A SKIN cancer survivor is begging young women not to die for the sake of a tan after it was revealed that the disease is the top cancer killer among twentysomething females.
As the temperature heats up and the sun becomes stronger, Eileen Bentley wants sun worshippers to be aware that sunbathing without proper protection is a deadly hobby.
She said: “I see people coming back from a day at the beach who are red raw. People don’t cover up – they just want to get tanned and they go about it the wrong way.
“A tan still seems to be the look that most young women want.”
Nationally, around 340 women in their 20s were diagnosed with malignant melanoma in a year.
Overall the disease kills around 1,800 people every year but rates are expected to rise and statisticians predict that malignant melanoma will be the fourth most common cancer for men and women of all ages by 2024.
Latest available statistics from 2005 show that in Dorset 114 women were diagnosed with malignant melanoma and 12 women died from the disease.
In the same year, Dorset saw 129 new cases of melanoma of the skin. This compares to 318 cases in Hampshire, 113 in Gloucestershire and 33 in Wiltshire. There were a total of 30 deaths across Dorset due to melanoma of the skin in 2005.
Mrs Bentley, 77, of Bridport, developed an early form of non-melanoma skin cancer that she believes was caused by gardening in the sun. She was exposed to UV rays in the gap between the bottom of her trousers and her feet.
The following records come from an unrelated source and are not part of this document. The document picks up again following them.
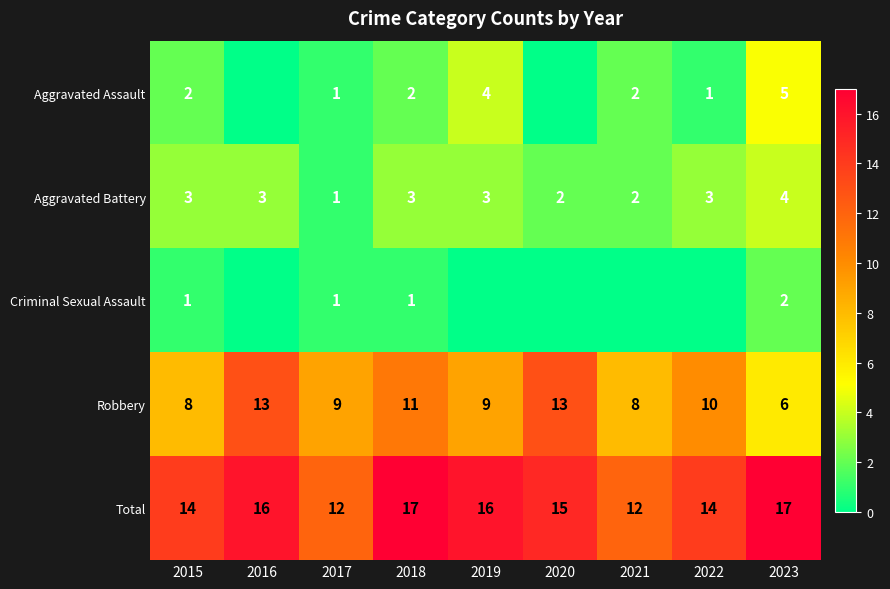

What is the difference between the Total values at 2018 and 2021?

5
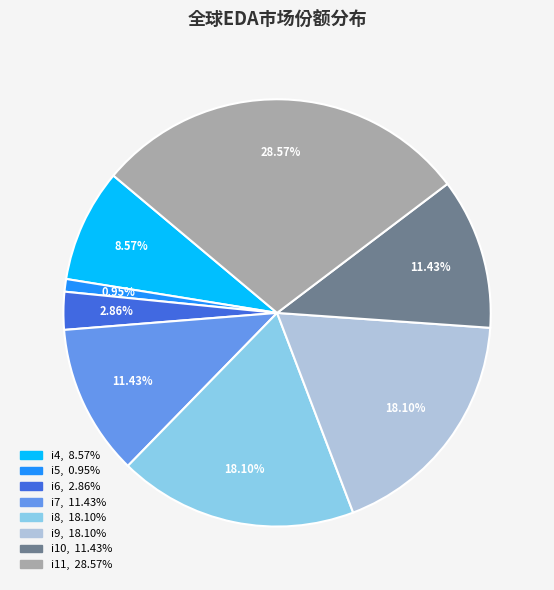

Which has a higher value, i11 or i8?

i11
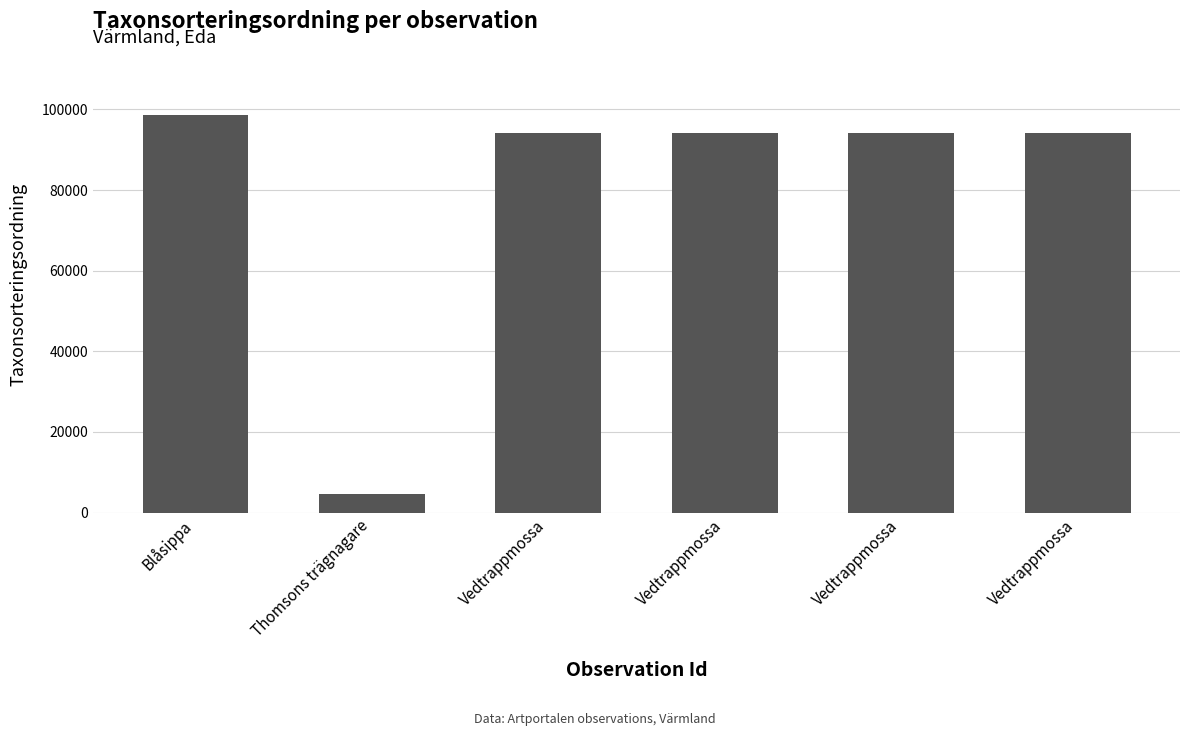

What is the sum of the values at Thomsons trägnagare and Vedtrappmossa?

98845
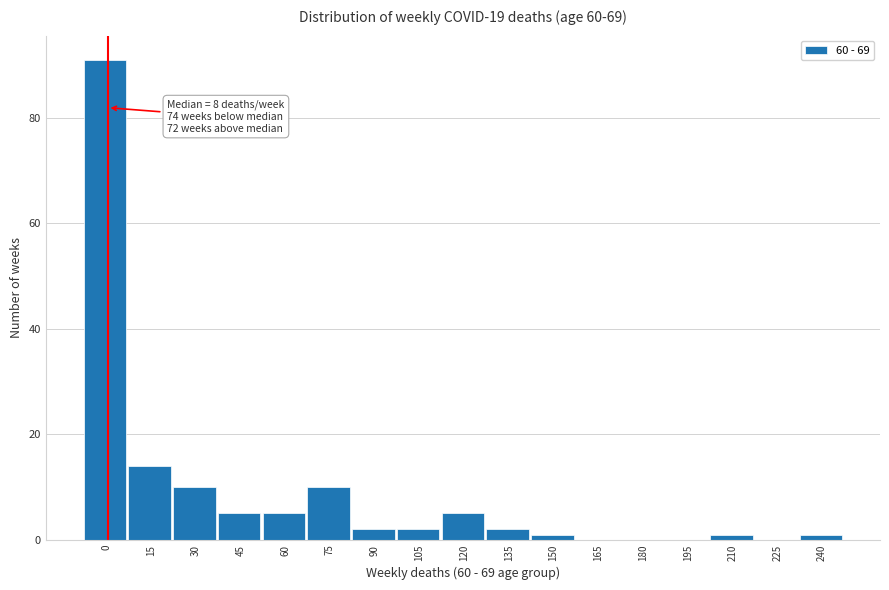

Reading right to left, extract all data points from this chart.

240=1	225=0	210=1	195=0	180=0	165=0	150=1	135=2	120=5	105=2	90=2	75=10	60=5	45=5	30=10	15=14	0=91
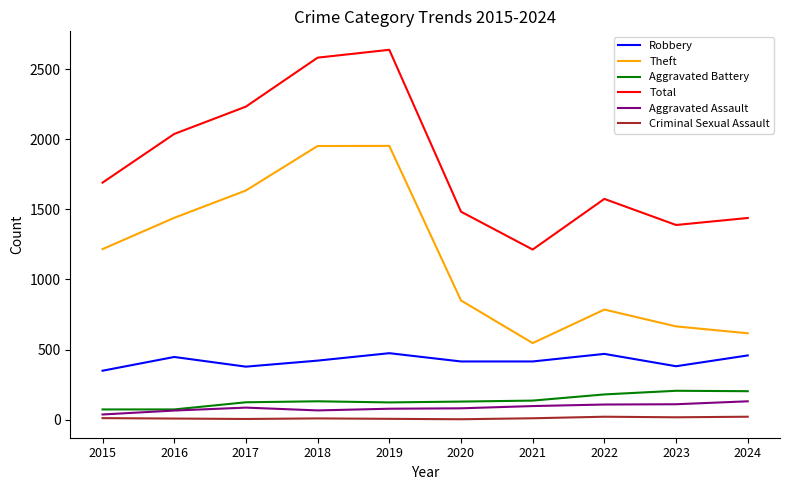

Which series changed the most between 2015 and 2023?

Theft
Mrs Bentley said: “It was only when I was older that I realised I needed to apply suncream. When I was a child we’d run around in the garden and I used to get little blisters on my legs and my mother used to paint them with iodine.”
Mrs Bentley had a mole removed and was given the all clear. She is now extra vigilant when it comes to checking moles. She said: “My husband does a good check of me because I have a lot of brown spots.
“He has a special magnifying glass to go over them with.”
Jo Allum, a clinical nurse specialist for skin cancer, takes phonecalls from people from West Dorset who have concerns about skin cancer.
She said: “With younger people, and especially women, a lot of them still think it’s a tan that makes them sexy.
“A lot of them run around with hardly a stitch on. Years ago we would never have been exposing that much skin.”